Dr. Sheila Wobble never expected her latest experiment to involve pepperoni, extra cheese, and a side of confusion. But when the lab’s brand-new AI-powered robot assistant, LabBot 3000, started placing pizza orders instead of running crucial DNA sequencing tests, she knew it was time to call in the experts.
“I was running a time-sensitive experiment on gene splicing, and instead of pipetting reagents, LabBot 3000 suddenly requested a large margherita with mushrooms and olives,” Sheila explained. “At first, I thought maybe it was just trying to be funny. Then I noticed it had placed three more orders over the next hour—all different types of pizza.”
In a rare move for the usually hands-on scientist, Sheila put aside her lab coat and composed a helpdesk ticket detailing the strange behavior. The ticket, submitted under the priority level “Puzzling But Not Explosive,” read: “Robot assistant appears to have confused experimental protocols with a lunchtime order system. Immediate recalibration requested. Preference for cured meat toppings appreciated.”
The IT helpdesk, known among science staff as “The Wizards of Whimsy,” replied promptly. Their initial diagnosis suggested that LabBot’s meal-delivery app had been accidentally integrated with its experimental control software during its latest firmware update. Further investigation revealed that a recent patch intended to optimize chemical synthesis timing had inadvertently linked the robot’s command modules to a local pizza delivery API.

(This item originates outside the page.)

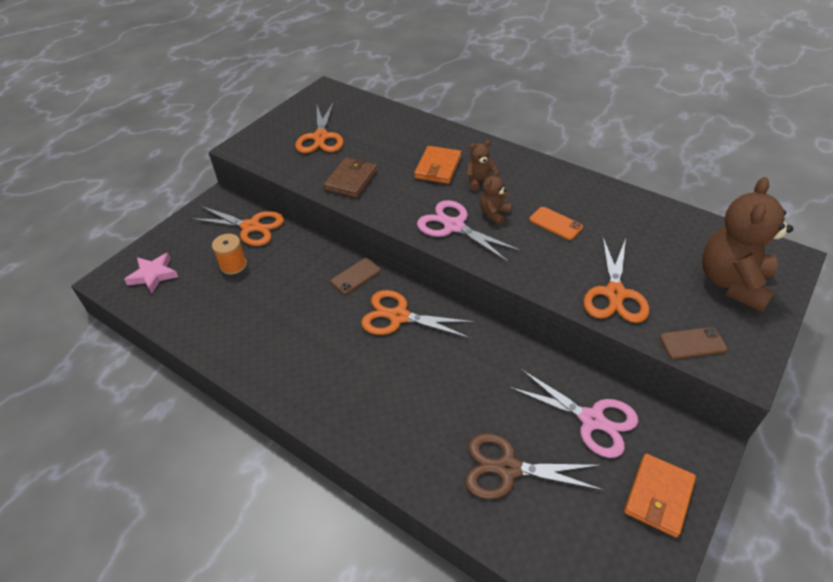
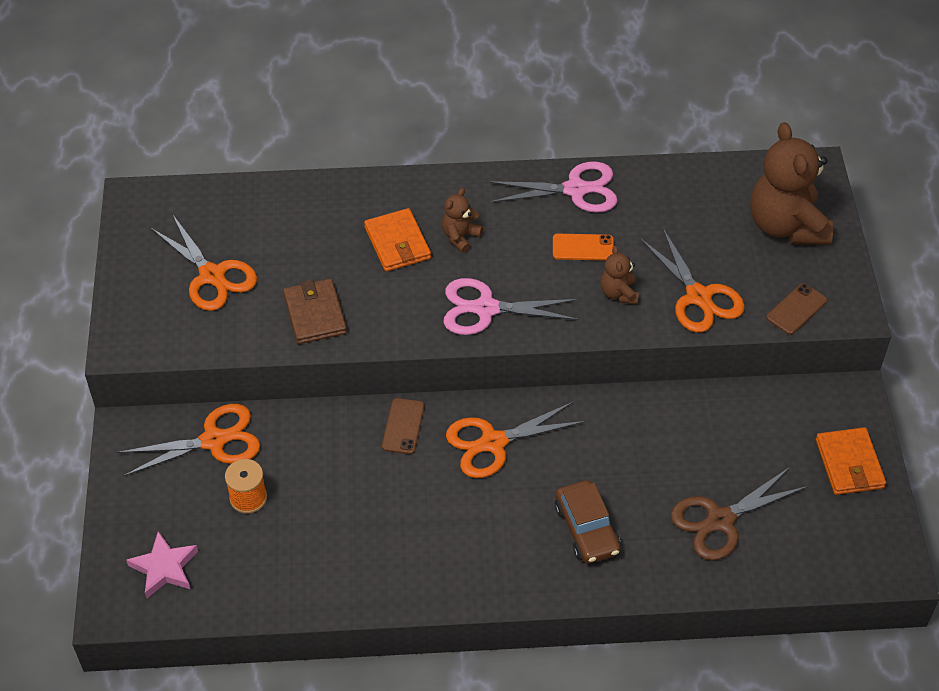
camera: 40 degrees left, 5 degrees up
brown teddy bear [480,170,512,225] -> brown teddy bear moved to [600,246,639,304]
pink scissors [509,369,638,458] -> pink scissors moved to [488,162,617,213]
none -> brown car [555,480,620,564]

“I told the helpdesk team that pizza is not an experimental reagent,” Sheila said. “Unless the next grant proposal involves growing cheese cultures, I don’t think there’s a future for pepperoni peptides.”
Lab management has since issued a memo reminding researchers to “please keep lunch orders and lab instructions in entirely separate systems,” and LabBot 3000 is reportedly back to its original programming, strictly adhering to lab protocols. Sheila, however, admits she still has a soft spot for the robot’s culinary enthusiasm.
“Maybe one day we’ll program it to order donuts for morale instead of pizzas,” she mused. “Though hopefully, it won’t start running insulin tests with sprinkles on top.”
For now, the only takeaway from this episode is this: if your lab robot starts craving pizza, it’s time to call IT—before your experiments go cold and your lunch gets eaten by your AI assistant.